* EXERCISE INPUTS:
___

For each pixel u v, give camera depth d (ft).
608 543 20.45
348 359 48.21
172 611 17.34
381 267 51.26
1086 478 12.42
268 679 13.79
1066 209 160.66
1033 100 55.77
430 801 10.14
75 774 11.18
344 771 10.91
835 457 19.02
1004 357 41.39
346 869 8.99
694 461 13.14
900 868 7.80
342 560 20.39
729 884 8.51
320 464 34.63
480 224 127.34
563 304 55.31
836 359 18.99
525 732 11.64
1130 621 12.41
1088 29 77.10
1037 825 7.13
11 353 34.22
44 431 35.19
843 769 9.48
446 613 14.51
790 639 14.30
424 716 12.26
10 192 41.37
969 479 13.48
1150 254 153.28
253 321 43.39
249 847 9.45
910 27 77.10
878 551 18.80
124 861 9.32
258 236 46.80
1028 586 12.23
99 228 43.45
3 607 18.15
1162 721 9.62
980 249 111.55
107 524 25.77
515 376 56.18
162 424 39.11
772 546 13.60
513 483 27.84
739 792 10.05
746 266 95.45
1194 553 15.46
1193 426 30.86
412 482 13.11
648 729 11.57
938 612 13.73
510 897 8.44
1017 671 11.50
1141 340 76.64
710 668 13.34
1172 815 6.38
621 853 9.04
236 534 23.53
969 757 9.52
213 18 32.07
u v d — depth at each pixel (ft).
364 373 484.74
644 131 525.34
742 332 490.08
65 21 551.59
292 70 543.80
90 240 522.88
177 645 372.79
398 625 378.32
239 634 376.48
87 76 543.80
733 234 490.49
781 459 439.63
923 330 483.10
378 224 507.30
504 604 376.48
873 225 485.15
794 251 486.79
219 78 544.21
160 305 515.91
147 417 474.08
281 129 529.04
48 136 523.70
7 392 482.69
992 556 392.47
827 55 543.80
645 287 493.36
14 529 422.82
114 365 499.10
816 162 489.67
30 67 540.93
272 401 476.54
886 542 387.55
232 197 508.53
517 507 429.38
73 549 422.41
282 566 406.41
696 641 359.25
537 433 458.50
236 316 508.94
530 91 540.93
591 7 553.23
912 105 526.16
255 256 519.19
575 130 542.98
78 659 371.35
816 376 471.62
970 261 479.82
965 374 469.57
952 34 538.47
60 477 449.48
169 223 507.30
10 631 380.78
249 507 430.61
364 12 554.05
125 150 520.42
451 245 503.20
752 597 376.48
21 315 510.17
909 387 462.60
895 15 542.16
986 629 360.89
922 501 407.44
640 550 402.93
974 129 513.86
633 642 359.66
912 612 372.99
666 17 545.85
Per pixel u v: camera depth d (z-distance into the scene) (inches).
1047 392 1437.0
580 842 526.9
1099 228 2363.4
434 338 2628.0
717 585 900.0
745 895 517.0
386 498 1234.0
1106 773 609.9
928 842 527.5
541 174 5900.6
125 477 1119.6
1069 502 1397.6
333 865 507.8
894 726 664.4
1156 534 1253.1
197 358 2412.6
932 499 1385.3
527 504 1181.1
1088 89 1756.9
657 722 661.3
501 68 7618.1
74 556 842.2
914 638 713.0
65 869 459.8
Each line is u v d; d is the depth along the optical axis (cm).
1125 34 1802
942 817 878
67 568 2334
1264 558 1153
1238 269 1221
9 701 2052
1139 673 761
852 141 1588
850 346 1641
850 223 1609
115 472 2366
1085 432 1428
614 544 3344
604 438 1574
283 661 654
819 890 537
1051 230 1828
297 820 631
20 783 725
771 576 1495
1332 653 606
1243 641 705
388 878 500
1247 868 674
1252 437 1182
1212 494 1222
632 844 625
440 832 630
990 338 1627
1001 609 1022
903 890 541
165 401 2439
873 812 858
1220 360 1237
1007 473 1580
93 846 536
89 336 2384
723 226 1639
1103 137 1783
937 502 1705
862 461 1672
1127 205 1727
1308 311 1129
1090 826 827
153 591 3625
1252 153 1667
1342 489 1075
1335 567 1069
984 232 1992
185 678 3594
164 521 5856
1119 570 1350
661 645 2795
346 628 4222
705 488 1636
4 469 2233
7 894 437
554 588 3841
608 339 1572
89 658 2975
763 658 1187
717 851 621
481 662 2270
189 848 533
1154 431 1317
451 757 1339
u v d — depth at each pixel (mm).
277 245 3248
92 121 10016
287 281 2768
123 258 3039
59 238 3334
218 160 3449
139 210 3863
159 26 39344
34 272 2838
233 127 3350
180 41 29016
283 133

___

* TRY IT: All records above must be printed again, exactly.

* ANSWER FOR THE TASK:
For each pixel u v, give camera depth d (ft).
608 543 20.45
348 359 48.21
172 611 17.34
381 267 51.26
1086 478 12.42
268 679 13.79
1066 209 160.66
1033 100 55.77
430 801 10.14
75 774 11.18
344 771 10.91
835 457 19.02
1004 357 41.39
346 869 8.99
694 461 13.14
900 868 7.80
342 560 20.39
729 884 8.51
320 464 34.63
480 224 127.34
563 304 55.31
836 359 18.99
525 732 11.64
1130 621 12.41
1088 29 77.10
1037 825 7.13
11 353 34.22
44 431 35.19
843 769 9.48
446 613 14.51
790 639 14.30
424 716 12.26
10 192 41.37
969 479 13.48
1150 254 153.28
253 321 43.39
249 847 9.45
910 27 77.10
878 551 18.80
124 861 9.32
258 236 46.80
1028 586 12.23
99 228 43.45
3 607 18.15
1162 721 9.62
980 249 111.55
107 524 25.77
515 376 56.18
162 424 39.11
772 546 13.60
513 483 27.84
739 792 10.05
746 266 95.45
1194 553 15.46
1193 426 30.86
412 482 13.11
648 729 11.57
938 612 13.73
510 897 8.44
1017 671 11.50
1141 340 76.64
710 668 13.34
1172 815 6.38
621 853 9.04
236 534 23.53
969 757 9.52
213 18 32.07
u v d — depth at each pixel (ft).
364 373 484.74
644 131 525.34
742 332 490.08
65 21 551.59
292 70 543.80
90 240 522.88
177 645 372.79
398 625 378.32
239 634 376.48
87 76 543.80
733 234 490.49
781 459 439.63
923 330 483.10
378 224 507.30
504 604 376.48
873 225 485.15
794 251 486.79
219 78 544.21
160 305 515.91
147 417 474.08
281 129 529.04
48 136 523.70
7 392 482.69
992 556 392.47
827 55 543.80
645 287 493.36
14 529 422.82
114 365 499.10
816 162 489.67
30 67 540.93
272 401 476.54
886 542 387.55
232 197 508.53
517 507 429.38
73 549 422.41
282 566 406.41
696 641 359.25
537 433 458.50
236 316 508.94
530 91 540.93
591 7 553.23
912 105 526.16
255 256 519.19
575 130 542.98
78 659 371.35
816 376 471.62
970 261 479.82
965 374 469.57
952 34 538.47
60 477 449.48
169 223 507.30
10 631 380.78
249 507 430.61
364 12 554.05
125 150 520.42
451 245 503.20
752 597 376.48
21 315 510.17
909 387 462.60
895 15 542.16
986 629 360.89
922 501 407.44
640 550 402.93
974 129 513.86
633 642 359.66
912 612 372.99
666 17 545.85
Per pixel u v: camera depth d (z-distance into the scene) (inches).
1047 392 1437.0
580 842 526.9
1099 228 2363.4
434 338 2628.0
717 585 900.0
745 895 517.0
386 498 1234.0
1106 773 609.9
928 842 527.5
541 174 5900.6
125 477 1119.6
1069 502 1397.6
333 865 507.8
894 726 664.4
1156 534 1253.1
197 358 2412.6
932 499 1385.3
527 504 1181.1
1088 89 1756.9
657 722 661.3
501 68 7618.1
74 556 842.2
914 638 713.0
65 869 459.8
Each line is u v d; d is the depth along the optical axis (cm).
1125 34 1802
942 817 878
67 568 2334
1264 558 1153
1238 269 1221
9 701 2052
1139 673 761
852 141 1588
850 346 1641
850 223 1609
115 472 2366
1085 432 1428
614 544 3344
604 438 1574
283 661 654
819 890 537
1051 230 1828
297 820 631
20 783 725
771 576 1495
1332 653 606
1243 641 705
388 878 500
1247 868 674
1252 437 1182
1212 494 1222
632 844 625
440 832 630
990 338 1627
1001 609 1022
903 890 541
165 401 2439
873 812 858
1220 360 1237
1007 473 1580
93 846 536
89 336 2384
723 226 1639
1103 137 1783
937 502 1705
862 461 1672
1127 205 1727
1308 311 1129
1090 826 827
153 591 3625
1252 153 1667
1342 489 1075
1335 567 1069
984 232 1992
185 678 3594
164 521 5856
1119 570 1350
661 645 2795
346 628 4222
705 488 1636
4 469 2233
7 894 437
554 588 3841
608 339 1572
89 658 2975
763 658 1187
717 851 621
481 662 2270
189 848 533
1154 431 1317
451 757 1339
u v d — depth at each pixel (mm).
277 245 3248
92 121 10016
287 281 2768
123 258 3039
59 238 3334
218 160 3449
139 210 3863
159 26 39344
34 272 2838
233 127 3350
180 41 29016
283 133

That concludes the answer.